When couples get separated or divorced, the division of property can sometimes be one of the more complex issues to deal with, especially in situations where children are not involved. In a recent decision issued by the Court of Appeal for Ontario, the court addressed a wife’s claim that a trial judge unconscionably awarded her just 10% of what would have been her equal share of property division.
The original equalization decision
During the original trial, the judge awarded the wife $10,627.45, which was equal to about 10% of what she would have received if the parties’ property was divided equally. However, that did not include the proceeds from the sale of the matrimonial home, which was split equally, with the wife receiving about $200,000.
The trial judge reached their decision by following Section 5 of the Family Law Act, which allows a court to vary a spouse’s share of net family property
if the court is of the opinion that equalizing the net family properties would be unconscionable.” The reasons that an equal division would be unconscionable include:
(1) the extent to which the appellant’s net family property derived from gifts from the respondent;
(2) that a full equalization payment would be disproportionate to the relatively short period of cohabitation, and;
(3) the parties’ respective financial contributions to the property they owned during their marriage.
This wife disagreed with this statement, arguing the trial judge erred in concluding that it would be unconscionable to award here an equal share.
Did the trial judge err in awarding such a small amount in equalization of property?
The court looked at the reasoning behind the trial judge’s decision, starting by stating that the wife received $199,302.87 from the sale of the matrimonial home, even though she did not make a financial contribution towards its purchase. While she did use the proceeds from the sale of her condo before moving into the home, the court noted that the condo was purchased by the husband.
The trial judge also looked at the value of the parties’ investments, which had grown during their four years of marriage/cohabitation, but that the investments were made entirely by the husband, and that no family income had been used to finance them.

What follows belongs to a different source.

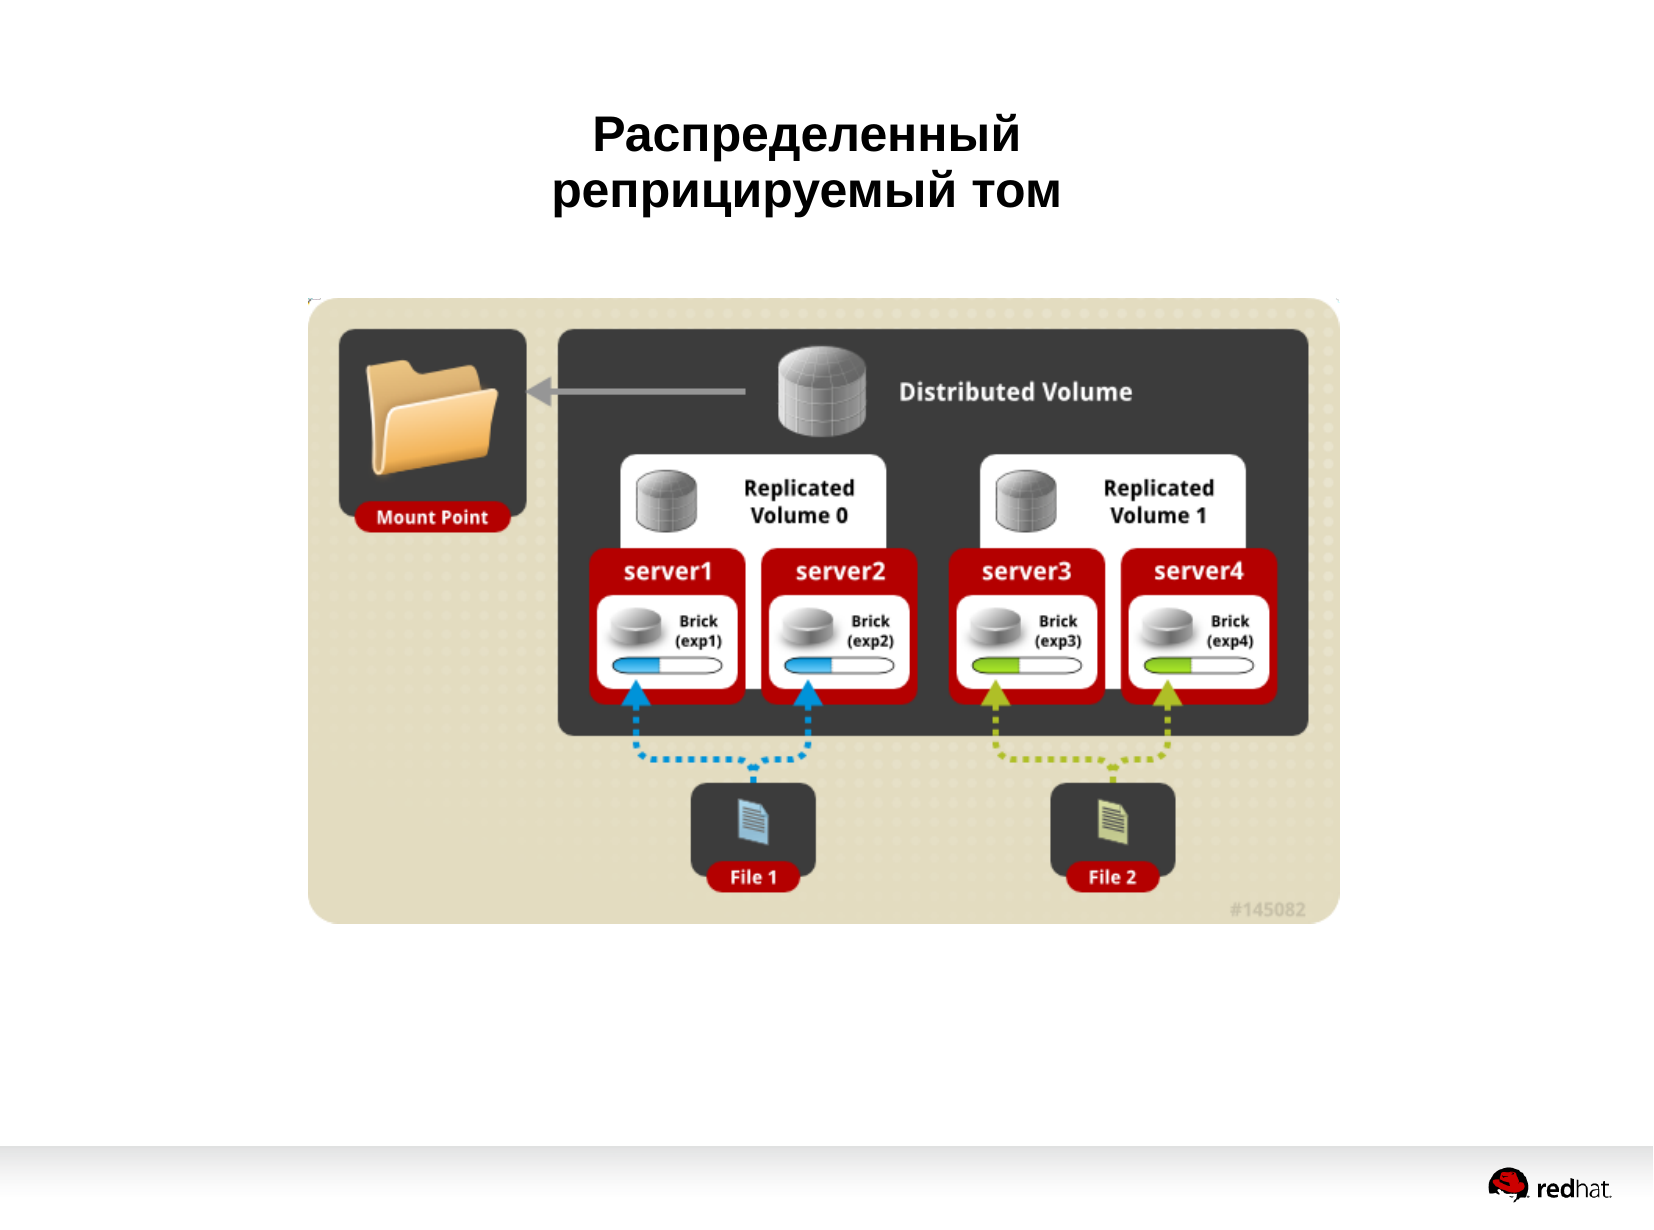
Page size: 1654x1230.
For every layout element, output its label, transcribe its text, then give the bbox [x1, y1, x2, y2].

The last note from the trial judge on property related to the engagement ring and wedding band that were gifted to the wife, and have a value of $87,000.
Finally, the trial judge addressed the current situations of the parties. The husband, who was 69-years-old at the time, was retired and living off of his investments and CPP payments. Meanwhile, the wife was 45-years-old and had become self-sufficient since the separation.
Court of appeal agrees with trial judge
The court found that the trial judge did not make an error, instead stating she considered the relevant criteria and applied the law to the facts, adding, “ It is also relevant that the trial judge found that the appellant was much better off financially than she was at the beginning of the marriage, ‘with little if any financial contribution on her part’, while the respondent had become dependent for his living expenses on income from investments made prior to the marriage.”
The court dismissed the wife’s appeal and awarded the husband $20,000 in costs.